Your objective — Transcribe the passage of the essay on technology and Baby Avery that begins at the words "With my general" and stops after "into it all.".

Selected text —
..........
Inter-Connectivity: Could a Lack of Technology Actually Be a Bad Thing?

I am usually one of the first to say that I have a love-hate-hate relationship with technology. I do not own a smartphone, don’t use my cellphone except in emergencies, I don’t text, my Twitter account is rarely updated, I never post “status updates” and my laptop and I are only sometimes friends. For the most part, I’ve thought for some time that while it would be difficult, for awhile, to get used to a world free of the technology we take for granted today, it would be to mankind’s benefit in the long run.

Then I came upon the article about Baby Avery. (Link: Yahoo article or to the original blog, “Avery Can”). In short, after learning that their child was diagnosed with a fatal disease and had a very limited prognosis, the family started a “bucket list” of all the things they wanted their young daughter to achieve, no matter how little time she had. The essential goal was that it would help to raise awareness of SMA, to prevent other children and family’s from suffering the same fate.

With my general distaste for technology, as you may imagine, I was surprised to find myself actually writing about this child, her family, and SMA. When I learned that she had passed away, tears poured down my face – for a family and a child I have never met, have only read about online. I guess I also found this surprising because I don’t feel any connection / affiliation with celebrities or most other stories I find online. So why the tears? My theory is that I imagined myself in their position, having a young child of my own, and empathy swelled for them and in a way myself, had I been in the situation. That’s selfish, I know, but I think the fear that I could be in the same situation – but that I’m not – somehow plays into it all.
..........
Entries supplied —
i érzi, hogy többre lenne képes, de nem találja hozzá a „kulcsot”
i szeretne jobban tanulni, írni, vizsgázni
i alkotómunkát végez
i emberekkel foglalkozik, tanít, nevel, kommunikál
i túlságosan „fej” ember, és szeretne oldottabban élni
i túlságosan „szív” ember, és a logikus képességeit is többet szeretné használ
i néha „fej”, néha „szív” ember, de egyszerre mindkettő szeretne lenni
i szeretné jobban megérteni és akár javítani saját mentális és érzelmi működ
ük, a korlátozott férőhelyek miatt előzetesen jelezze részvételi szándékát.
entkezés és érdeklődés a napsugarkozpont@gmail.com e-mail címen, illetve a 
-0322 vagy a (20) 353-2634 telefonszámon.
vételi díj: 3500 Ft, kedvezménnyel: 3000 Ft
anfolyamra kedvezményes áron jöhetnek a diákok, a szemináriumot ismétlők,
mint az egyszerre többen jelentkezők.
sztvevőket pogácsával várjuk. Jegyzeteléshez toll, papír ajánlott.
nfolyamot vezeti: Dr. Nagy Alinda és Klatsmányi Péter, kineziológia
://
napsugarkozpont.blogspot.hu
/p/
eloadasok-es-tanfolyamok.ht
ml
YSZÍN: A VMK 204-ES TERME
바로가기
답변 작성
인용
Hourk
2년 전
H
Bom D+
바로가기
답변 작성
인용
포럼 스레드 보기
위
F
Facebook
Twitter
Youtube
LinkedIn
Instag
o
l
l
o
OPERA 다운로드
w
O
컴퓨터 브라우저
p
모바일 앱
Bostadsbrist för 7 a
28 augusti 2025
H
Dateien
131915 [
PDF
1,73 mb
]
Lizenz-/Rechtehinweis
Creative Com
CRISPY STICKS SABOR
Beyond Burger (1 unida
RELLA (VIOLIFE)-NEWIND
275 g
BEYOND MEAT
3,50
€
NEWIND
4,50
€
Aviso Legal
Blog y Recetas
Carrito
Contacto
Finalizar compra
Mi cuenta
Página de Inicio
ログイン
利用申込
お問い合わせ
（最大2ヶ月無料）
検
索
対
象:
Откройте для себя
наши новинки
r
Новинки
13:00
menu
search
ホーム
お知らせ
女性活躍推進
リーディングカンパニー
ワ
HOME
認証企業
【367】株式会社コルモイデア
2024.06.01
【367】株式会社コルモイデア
..........
Solution to the exercise —
With my general distaste for technology, as you may imagine, I was surprised to find myself actually writing about this child, her family, and SMA. When I learned that she had passed away, tears poured down my face – for a family and a child I have never met, have only read about online. I guess I also found this surprising because I don’t feel any connection / affiliation with celebrities or most other stories I find online. So why the tears? My theory is that I imagined myself in their position, having a young child of my own, and empathy swelled for them and in a way myself, had I been in the situation. That’s selfish, I know, but I think the fear that I could be in the same situation – but that I’m not – somehow plays into it all.